Neural models tend to use the simplest way to meet the supervised objective (Shortcut phenomenon [9]), which would lead to negative predictions on unseen relations. Hence, for the unseen relations, we hope neural models can reject prediction through embracing sufficient features.

Although a supervised relation classifier achieves excellent performance on known relations, real-world inputs are often mixed with samples of unseen relations. A well-performing model can still confidently make arbitrarily wrong predictions when dealing with these unseen relations [25, 27]. The unrobustness is rooted in the Shortcut feature [9] of neural networks. Models optimized by a supervised objective does not actively learn features beyond the bare minimum necessary to discriminate between known relations. As shown in Fig. 1, if there is only president relation in the training data between Obama and the United States, the model tends to predict the president relation when it encounters them again. However, entities are not equivalent to relation definitions. Models severely biased to the extraction of overly simplistic features can easily fail to generalize to discriminate between known and unseen relations. As shown in Table 1, when the unseen relations appears in the test set, the supervised RE models’ \(F_1\)-score drops by at least 30 points.

Table 1. Supervised RE models’ performance when encountering new relations. These models are from previous papers [15, 21, 26]. Ori: all relations in the test set are present in the training set. Mix: \(50\%\) of the relations in the test set do not appear in the training set.

In this work, we propose a robust relation extraction method in real world settings. By integrating rejection option, the classifier can effectively detect whether inputs express unseen relations instead of making arbitrary bad predictions. Specifically, we introduce contrastive training techniques to achieve this goal. A set of carefully designed class-preserving transformations are used to learn sufficient features, which can enhance the discriminability between known and unknown relation representations. The classifier built on the learned representation is confidence-calibrated. Thereby samples of unseen relations are assigned a low confidence score and rejected. Off-the-shelf OpenRE methods can be used to discover potential relations in these samples. In addition, we find the rejection can be further improved via the readily available distantly-supervised data. Experimental results show the effectiveness of our method capturing discriminative representations for unseen relation rejection.

[Extracted data rows]
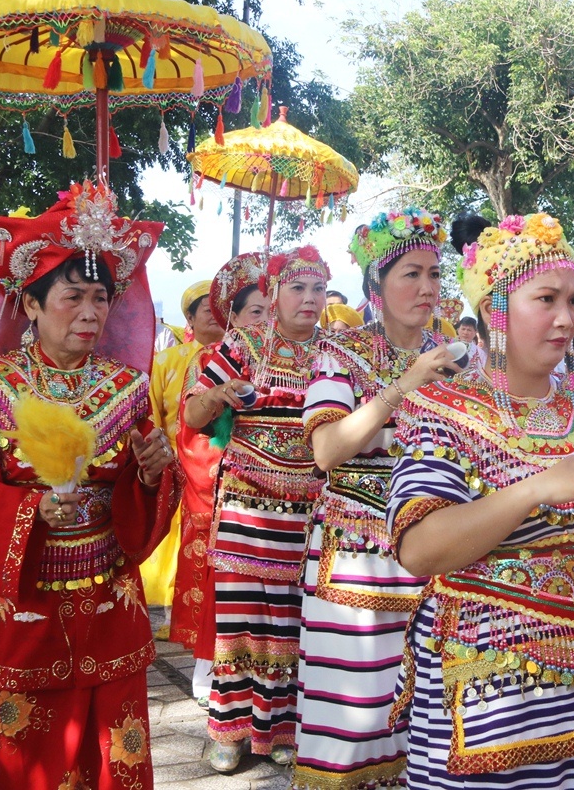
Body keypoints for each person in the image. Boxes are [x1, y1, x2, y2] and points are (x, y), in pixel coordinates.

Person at [385, 211, 574, 789]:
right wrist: (534, 489)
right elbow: (420, 549)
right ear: (494, 310)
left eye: (572, 301)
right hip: (486, 683)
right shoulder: (441, 409)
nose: (568, 319)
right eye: (546, 299)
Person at [0, 181, 181, 790]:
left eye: (101, 298)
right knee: (14, 757)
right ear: (32, 303)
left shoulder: (128, 387)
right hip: (21, 600)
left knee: (107, 754)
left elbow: (144, 490)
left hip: (106, 599)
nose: (92, 312)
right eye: (73, 297)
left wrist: (152, 474)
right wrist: (30, 510)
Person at [294, 209, 461, 790]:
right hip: (358, 558)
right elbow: (326, 450)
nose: (426, 287)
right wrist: (404, 385)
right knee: (353, 714)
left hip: (438, 550)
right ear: (376, 285)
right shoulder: (338, 354)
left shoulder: (456, 358)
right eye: (410, 274)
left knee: (432, 710)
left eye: (434, 274)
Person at [183, 245, 331, 773]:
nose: (309, 298)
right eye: (297, 288)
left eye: (318, 288)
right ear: (274, 293)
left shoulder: (336, 352)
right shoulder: (243, 343)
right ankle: (229, 726)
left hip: (309, 511)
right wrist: (221, 392)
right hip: (246, 507)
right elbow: (193, 414)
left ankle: (281, 727)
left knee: (293, 622)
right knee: (241, 618)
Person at [170, 252, 269, 707]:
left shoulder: (300, 354)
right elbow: (191, 426)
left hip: (286, 498)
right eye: (255, 311)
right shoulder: (214, 359)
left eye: (271, 309)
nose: (265, 320)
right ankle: (211, 668)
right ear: (234, 317)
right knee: (221, 583)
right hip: (226, 490)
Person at [142, 280, 225, 638]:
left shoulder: (239, 358)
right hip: (177, 463)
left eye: (220, 308)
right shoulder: (166, 360)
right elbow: (152, 413)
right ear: (189, 318)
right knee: (175, 539)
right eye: (206, 309)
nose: (214, 315)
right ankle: (174, 613)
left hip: (221, 467)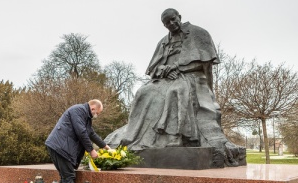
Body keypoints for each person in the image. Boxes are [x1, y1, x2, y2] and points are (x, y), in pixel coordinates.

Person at [105, 8, 245, 167]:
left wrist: (179, 69)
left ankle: (175, 135)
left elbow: (205, 64)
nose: (171, 24)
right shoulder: (164, 41)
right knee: (143, 92)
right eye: (167, 23)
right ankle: (133, 135)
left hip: (191, 76)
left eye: (173, 19)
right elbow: (153, 69)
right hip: (166, 78)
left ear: (179, 17)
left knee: (176, 90)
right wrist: (163, 70)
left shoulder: (199, 34)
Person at [45, 99, 110, 183]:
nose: (97, 116)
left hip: (61, 147)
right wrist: (91, 150)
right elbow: (81, 132)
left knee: (65, 177)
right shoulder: (78, 110)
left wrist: (106, 147)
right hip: (60, 147)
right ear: (93, 108)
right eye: (97, 113)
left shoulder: (85, 116)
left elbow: (91, 133)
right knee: (69, 176)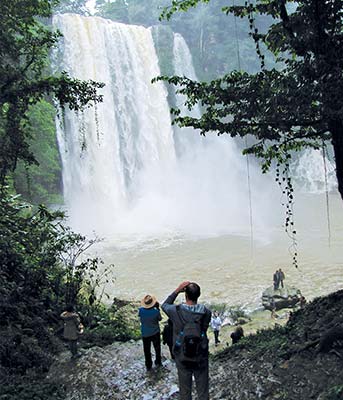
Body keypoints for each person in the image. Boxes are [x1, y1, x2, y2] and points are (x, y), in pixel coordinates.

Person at [162, 281, 211, 400]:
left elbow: (164, 305)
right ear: (199, 295)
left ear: (185, 295)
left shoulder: (175, 311)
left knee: (184, 391)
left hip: (182, 355)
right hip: (200, 354)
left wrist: (177, 290)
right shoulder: (206, 312)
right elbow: (204, 329)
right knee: (203, 390)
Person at [138, 294, 162, 371]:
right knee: (157, 348)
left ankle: (148, 365)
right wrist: (158, 308)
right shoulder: (156, 311)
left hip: (145, 333)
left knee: (146, 350)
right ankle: (158, 361)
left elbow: (140, 316)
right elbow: (160, 319)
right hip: (155, 332)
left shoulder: (141, 310)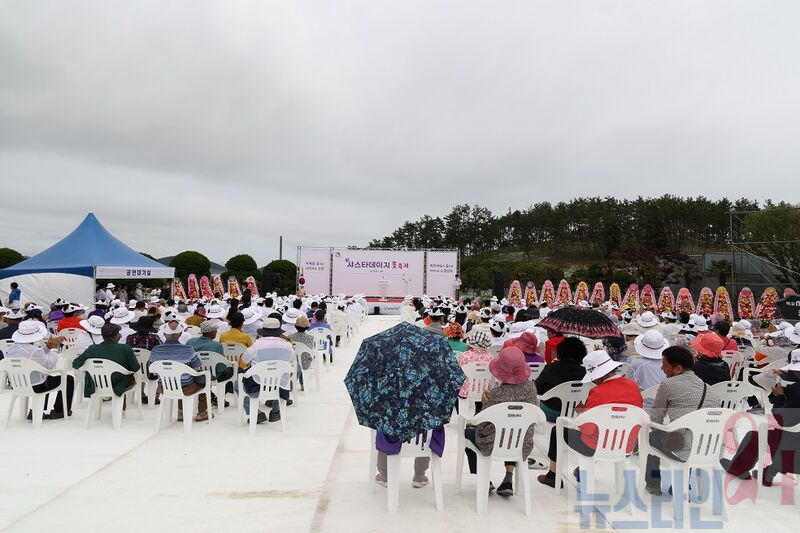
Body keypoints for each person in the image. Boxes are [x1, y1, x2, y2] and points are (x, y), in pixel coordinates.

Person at [538, 350, 643, 488]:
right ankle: (583, 469)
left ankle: (552, 476)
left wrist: (581, 412)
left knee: (557, 431)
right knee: (607, 432)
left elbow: (587, 429)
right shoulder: (633, 387)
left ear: (599, 376)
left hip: (596, 447)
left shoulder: (597, 392)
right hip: (626, 446)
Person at [644, 346, 721, 495]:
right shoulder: (708, 388)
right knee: (692, 436)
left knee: (650, 438)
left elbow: (655, 418)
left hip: (682, 448)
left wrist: (666, 431)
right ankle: (680, 485)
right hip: (710, 448)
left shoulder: (668, 384)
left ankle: (653, 483)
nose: (661, 368)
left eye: (664, 365)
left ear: (678, 368)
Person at [463, 346, 537, 496]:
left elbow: (482, 425)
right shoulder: (531, 389)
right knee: (513, 431)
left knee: (467, 433)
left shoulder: (495, 395)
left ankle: (484, 479)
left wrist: (484, 404)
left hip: (494, 444)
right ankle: (508, 478)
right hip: (522, 443)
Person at [720, 348, 800, 484]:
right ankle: (770, 471)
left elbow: (781, 419)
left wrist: (780, 396)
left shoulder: (795, 389)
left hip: (792, 448)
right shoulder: (795, 388)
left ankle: (738, 468)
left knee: (755, 435)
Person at [7, 320, 74, 419]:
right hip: (35, 385)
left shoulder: (12, 348)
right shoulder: (34, 350)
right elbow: (50, 365)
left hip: (17, 384)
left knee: (44, 377)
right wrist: (54, 349)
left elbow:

STUDY QUESTIONS:
**1.** Print the passage from the relation extraction text that begins at the words "Table 1. Supervised" and stops after the words "appear in the training set.".
**2.** In the relation extraction text, by how many points does the F1-score of supervised RE models drop when unseen relations appear in the test set?

EXERCISE ANSWERS:
**1.**
Table 1. Supervised RE models’ performance when encountering new relations. These models are from previous papers [15, 21, 26]. Ori: all relations in the test set are present in the training set. Mix: \(50\%\) of the relations in the test set do not appear in the training set.

**2.** It drops by at least 30 points.